JpGU-AGU Joint Meeting 2017

講演情報

[EE] 口頭発表

セッション記号 H (地球人間圏科学) » H-CG 地球人間圏科学複合領域・一般

[H-CG27] [EE] 水―人間系の動態:観測、理解、モデル化とマネジメント

2017年5月23日(火) 15:30 〜 17:00 A05 (東京ベイ幕張ホール)

コンビーナ:沖 大幹(東京大学生産技術研究所)、Murugesu Sivapalan(University of Illinois at Urbana Champaign)、Giuliano Di Baldassarre(Uppsala University)、座長:Sivapalan Murugesu(University of Illinois at Urbana Champaign)、座長:沖 大幹(東京大学)

15:45 〜 16:00

[HCG27-08] A behavioral approach to understanding human-water interactions under hydrological variability

★招待講演

*David J. Yu1Hoon C. Shin2Irene Perez2John M. Anderies2Marco A. Janssen2 (1.Purdue University、2.Arizona State University)

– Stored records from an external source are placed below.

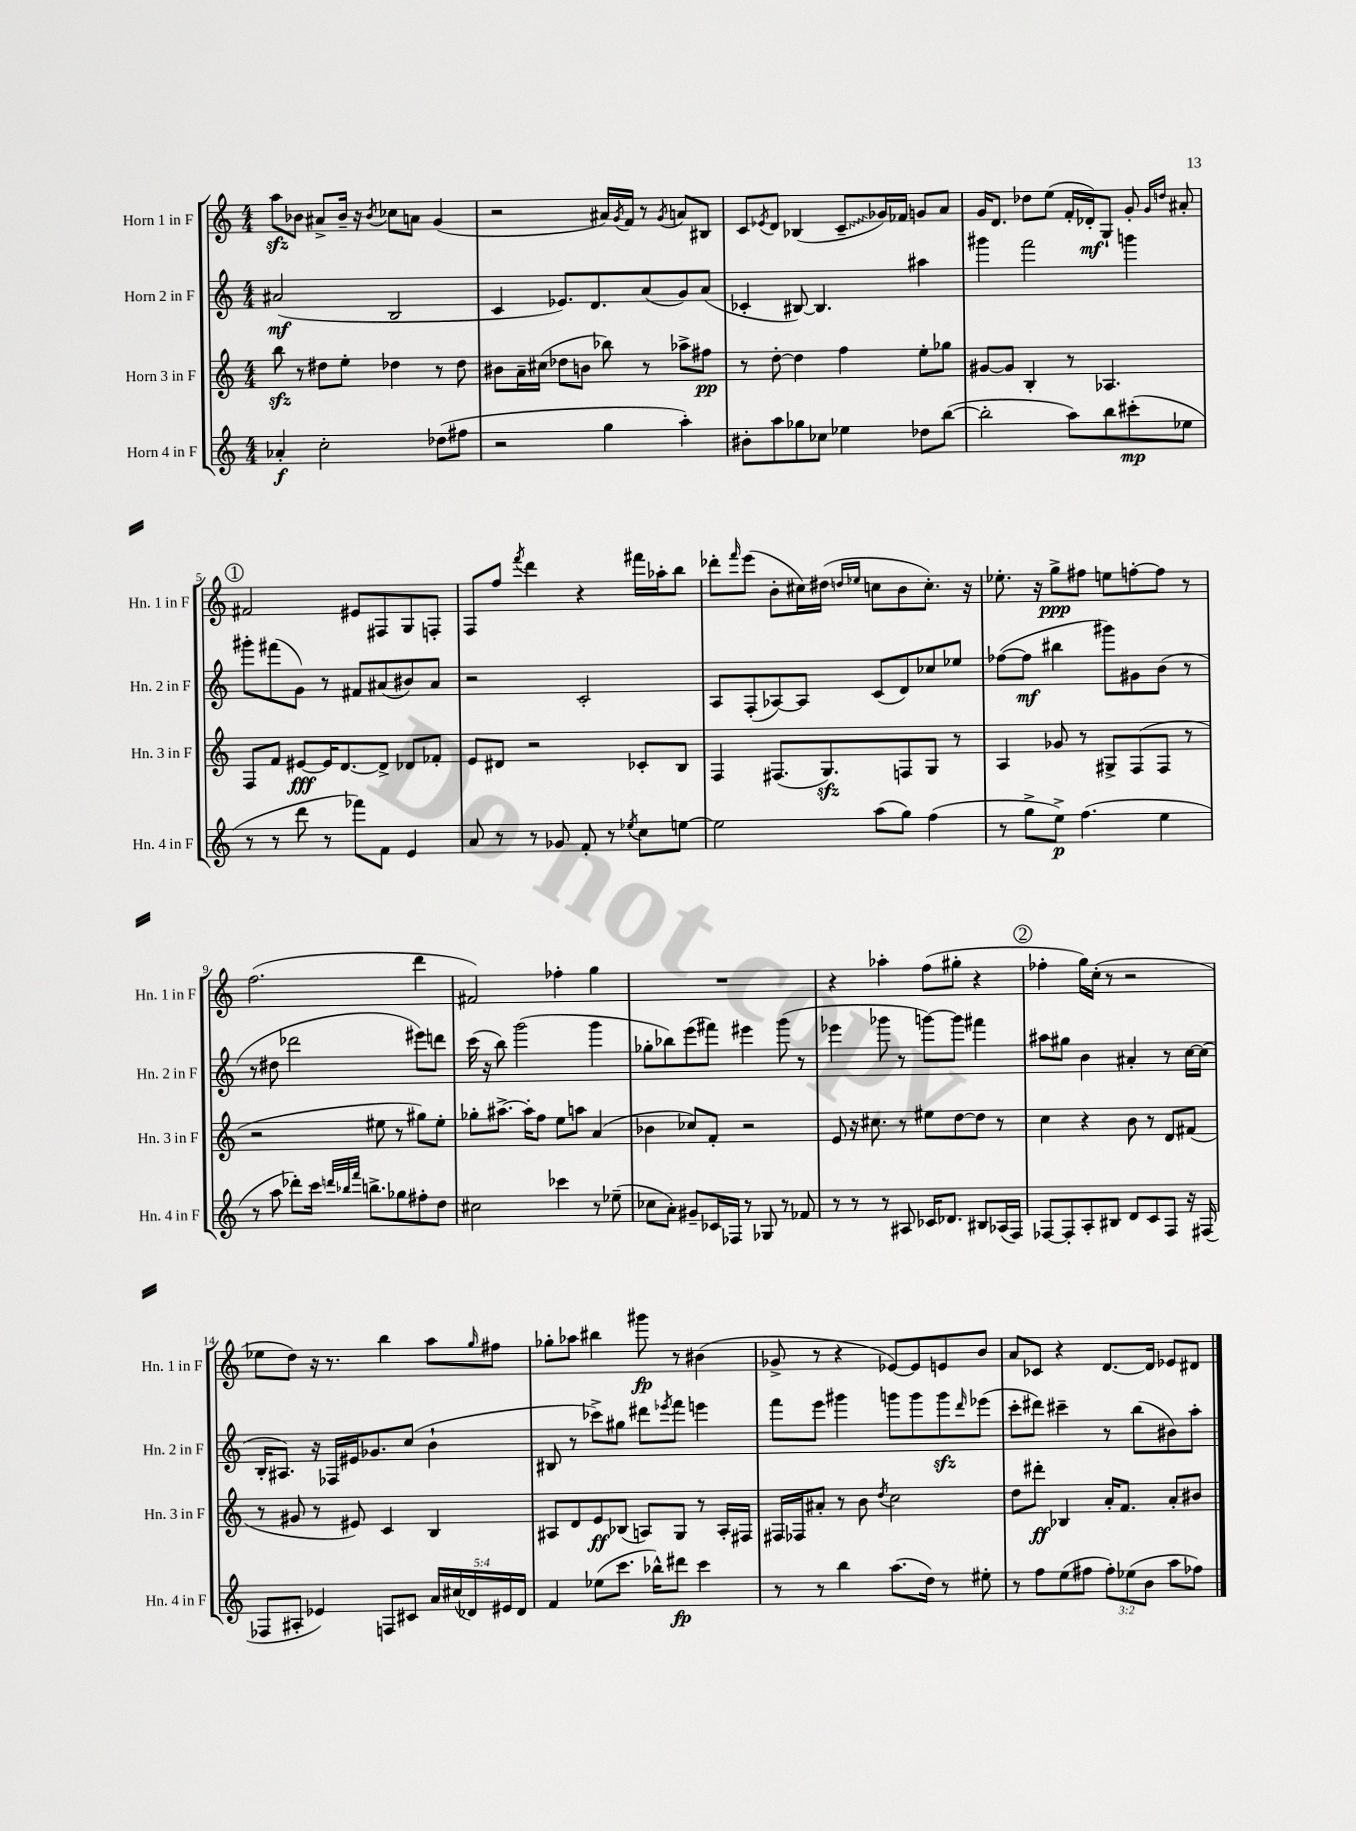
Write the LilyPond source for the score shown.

<<
\new StaffGroup <<
\new Staff = "s0" \with { instrumentName = "Horn 1 in F" shortInstrumentName = "Hn. 1 in F" } {
    \clef treble \key c \major \numericTimeSignature \time 4/4
    a''8\sfz bes'8 ais'8-> bes'16-- r16 \acciaccatura { bes'8 } ces''8 a'8 g'4( |
    r2 ais'16) \acciaccatura { g'8 } f'16 r8 \acciaccatura { g'8 } a'8 bis8 |
    c'8 \acciaccatura { ees'8 } d'8 bes4( \once \override Glissando.style = #'zigzag c'8--\glissando ges'16) fes'16 g'8 a'8 |
    g'16 d'8. des''8 e''8( f'16-. des'16-.\mf) g8-! g'8-. \grace { g'16 d''16 } ais'8-. |
    \mark \markup { \circle "1" } fis'2 eis'8 fis8 g8 f8-. |
    f8 f''8 \acciaccatura { f'''8 } d'''4 r4 fis'''16 aes''16-. b''8 |
    des'''8-. \grace { f'''16 } e'''8( b'8-. cis''16) dis''16( \grace { d''16 ees''16 } c''8 b'8 c''8.-.) r16 |
    ees''8.-. r16 g''8->\ppp fis''8 e''8 f''8~-. f''8 r8 |
    f''2.( d'''4 |
    fis'2) fes''4-. g''4 |
    R1 |
    r4 aes''4-. f''8( gis''8-. r4 |
    \mark \markup { \circle "2" } fes''4-. g''16) c''16-.( r8 r2 |
    ees''8 d''8) r16 r8. b''4 a''8 \grace { g''16 } fis''8 |
    ges''8-. aes''8 bis''4 gis'''8\fp r8 bis'4( |
    ges'8-> r8 r4 ees'8~) ees'8 e'8 b'8 |
    a'8 ces'8 r4 d'8.~ d'16 ees'8 dis'8 \bar "|." |
}
\new Staff = "s1" \with { instrumentName = "Horn 2 in F" shortInstrumentName = "Hn. 2 in F" } {
    \clef treble \key c \major \numericTimeSignature \time 4/4
    ais'2\mf( b2 |
    c'4 ees'8.) d'8. a'8( g'8) a'8( |
    ces'4-. bis8~) bis4. ais''4 |
    gis'''4 f'''2 g'''4 |
    \mark \markup { \circle "1" } gis'''8-. fis'''8( g'8) r8 fis'8 ais'8( bis'8) ais'8 |
    r2 c'2-. |
    a8 f8-.( aes8~) aes8 c'8( d'8) ces''8 ees''8 |
    fes''8~( fes''8\mf bis''4 gis'''8) gis'8 b'8( r8 |
    r8 dis''8 des'''2 eis'''8) d'''8 |
    c'''16( r16 b''8) g'''2( g'''4 |
    ges''8-. bes''8) e'''8( fis'''8) eis'''4 g'''8( r8 |
    ees'''4 ges'''8 r8 g'''8~) g'''8 fis'''4 |
    \mark \markup { \circle "2" } ais''8 gis''8 b'4 ais'4-. r8 c''16~ c''16( |
    b16-. ais8.) r16 fes16 eis'16 ges'8. c''8( b'4-! |
    bis8 r8 ces'''8->) gis''8 dis'''8 \acciaccatura { ees'''8 } f'''8 e'''4 |
    f'''8 e'''8 gis'''4 g'''8 g'''8 g'''8\sfz \grace { d'''16 } ees'''8( |
    c'''8-. dis'''8) cis'''4-- r8 b''8( bis'8) a''8-. \bar "|." |
}
\new Staff = "s2" \with { instrumentName = "Horn 3 in F" shortInstrumentName = "Hn. 3 in F" } {
    \clef treble \key c \major \numericTimeSignature \time 4/4
    b''8\sfz r8 dis''8 e''8-. des''4 r8 des''8 |
    bis'8 a'16-- cis''16( des''8 b'8 bes''8) r8 aes''8-> fis''8\pp |
    r8 d''8~-. d''4 f''4 e''8-. ges''8 |
    gis'8~ gis'8 b4-. r8 aes4. |
    \mark \markup { \circle "1" } f8 f'8 eis'8~\fff eis'16 d'8.~ d'8-> des'8 fes'8-. |
    e'8 dis'8 r2 ces'8-. b8 |
    f4 fis8.( g8.\sfz) f8 g8 r8 |
    a4 ges'8 r8 gis8-> f8( f8 r8 |
    r2 eis''8 r8 gis''8) eis''8-. |
    ges''8-. ais''8.~-> ais''16-. f''8 e''8 a''8 a'4( |
    bes'4 ces''8) f'8-. r2 |
    e'8 r16 cis''8. r8 eis''8 d''8~ d''8 r8 |
    \mark \markup { \circle "2" } c''4 r4 b'8 r8 d'8 fis'8( |
    r8 gis'8 r8 eis'8) c'4 b4 |
    ais8 d'8 e'8\ff bes8( a8) g8 r8 a16-. fis16 |
    fis16 fes16 ais'8-. r8 b'8 \acciaccatura { d''8 } c''2 |
    d''8 dis'''8-.\ff bes4 a'16-. f'8. a'8-. bis'8 \bar "|." |
}
\new Staff = "s3" \with { instrumentName = "Horn 4 in F" shortInstrumentName = "Hn. 4 in F" } {
    \clef treble \key c \major \numericTimeSignature \time 4/4 \override Staff.TupletNumber.text = #tuplet-number::calc-fraction-text
    aes'4-.\f c''2-. des''8( fis''8 |
    r2 g''4 a''4-.) |
    bis'8-. a''8 ges''8 ces''8 ees''4 des''8 b''8~( |
    b''2-. a''8) b''8 cis'''8-.\mp( ees''8 |
    \mark \markup { \circle "1" } r8 r8 d'''8 r8 fes'''8) f'8 e'4 |
    a'8 r8 r8 ges'8 f'8-. r8 \acciaccatura { ees''8 } c''8 e''8~ |
    e''2 a''8( g''8) f''4( |
    r8 g''8-> e''8->\p) f''4.( e''4 |
    r8 a''8 des'''8-.) c'''16 \grace { d'''32 bes''32 f'''32 } b''8.-> ges''8 fis''8-. d''8 |
    cis''2 ces'''4 r8 ees''8--( |
    ces''8 a'8-.) gis'8-- ces'16 fes16 r8 ges8 r8 fes'8 |
    r8 r8 r8 ais8 ces'16 des'8. bis8 aes16( f16) |
    \mark \markup { \circle "2" } fes8~ fes8-. a8-. bis8 d'8 c'8 fes8 r16 fis16( |
    fes8 ais8-. ees'4) f8 cis'8 \tuplet 5/4 { a'16 cis''16( des'16) eis'16 des'16 } |
    f'4 ees''8( c'''8. bes''16-^) dis'''8\fp c'''4 |
    r8 r8 b''4 a''8.( d''16) r8 eis''8-. |
    r8 f''8 e''8( fis''8 \tuplet 3/2 { fis''8-.) ees''8( b'8 } a''8 fes''8) \bar "|." |
}
>>
>>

キーワード:behavioral experiment, irrigation system, socio-hydrology

One approach recently proposed for studying the interactions between hydrology and the social components is the use of an interactive interface that allows observations of human decision-making in response to simulated hydrologic events. However, despite its potential to generate empirical data on human-water interactions, such an interactive method involving actual people has been rarely used in the study of socio-hydrology. We suggest that laboratory behavioral experiments, or experimental economics, can be a useful research method that can help bridge this gap. For example, in the field of socio-ecological systems research, behavioral experiments are increasingly being used to study human behavioral response to ecological dynamics. This study showcases a behavioral experiment designed to study human-water interactions in the context of irrigated agriculture. In this experiment, human-subjects are faced with a set of decision problems on collective management of shared irrigation infrastructure in the face of hydrological variability. We generate new hypotheses regarding how humans should learn to anticipate and build adaptive capacity to extreme hydrological variability by comparing the decisions of human-subject groups that participated in the experiment. Our findings suggest that under hydrological stability, groups may be able to perform well without frequent adjustments to their strategy. They can still succeed as long as they tightly coordinate on shared strategies along with active monitoring of their irrigation system and user participation in decision-making. However, such groups may be fragile under hydrological variability. Only the groups that experience active learning, monitoring of irrigation system, and probing of the boundaries of their status-quo strategies are likely to remain resilient under hydrological variability.